▶ [WORK REQUIRED] Every line from the one containing "industry’s three most prominent publishers." to the one containing "physical event in" in the records below, both included, must be set down exactly, and no other line.

▶ [WORKING DATA]

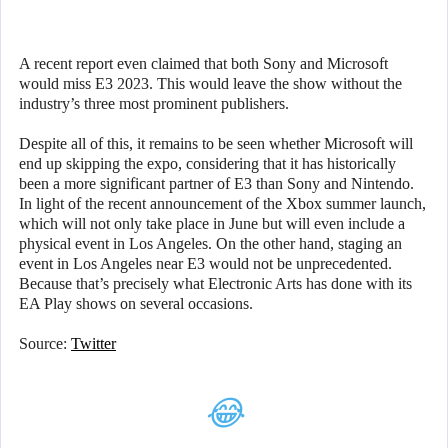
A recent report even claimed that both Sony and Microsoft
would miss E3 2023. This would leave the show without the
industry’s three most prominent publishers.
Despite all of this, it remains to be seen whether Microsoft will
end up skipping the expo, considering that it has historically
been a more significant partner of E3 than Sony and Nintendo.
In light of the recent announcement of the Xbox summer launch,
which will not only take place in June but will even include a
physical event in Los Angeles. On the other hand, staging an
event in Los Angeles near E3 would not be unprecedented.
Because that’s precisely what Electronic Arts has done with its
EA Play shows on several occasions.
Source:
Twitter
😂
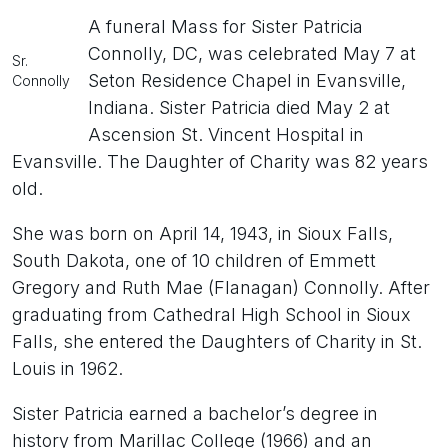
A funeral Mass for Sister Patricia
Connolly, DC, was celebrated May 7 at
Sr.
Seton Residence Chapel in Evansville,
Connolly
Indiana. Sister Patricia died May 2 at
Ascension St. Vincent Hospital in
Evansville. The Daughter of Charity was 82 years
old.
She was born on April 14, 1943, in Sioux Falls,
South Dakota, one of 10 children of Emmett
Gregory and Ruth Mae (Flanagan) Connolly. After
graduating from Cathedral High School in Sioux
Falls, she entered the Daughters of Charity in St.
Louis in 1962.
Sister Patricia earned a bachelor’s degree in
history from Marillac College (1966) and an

==

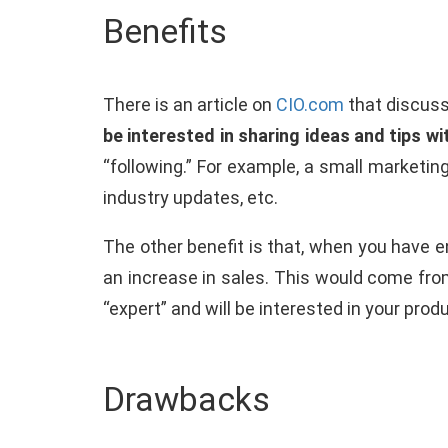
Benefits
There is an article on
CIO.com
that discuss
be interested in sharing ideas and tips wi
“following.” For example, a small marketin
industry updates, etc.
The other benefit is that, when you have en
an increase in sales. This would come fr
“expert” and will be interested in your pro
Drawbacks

▶ [ANSWER AREA]
industry’s three most prominent publishers.
Despite all of this, it remains to be seen whether Microsoft will
end up skipping the expo, considering that it has historically
been a more significant partner of E3 than Sony and Nintendo.
In light of the recent announcement of the Xbox summer launch,
which will not only take place in June but will even include a
physical event in Los Angeles. On the other hand, staging an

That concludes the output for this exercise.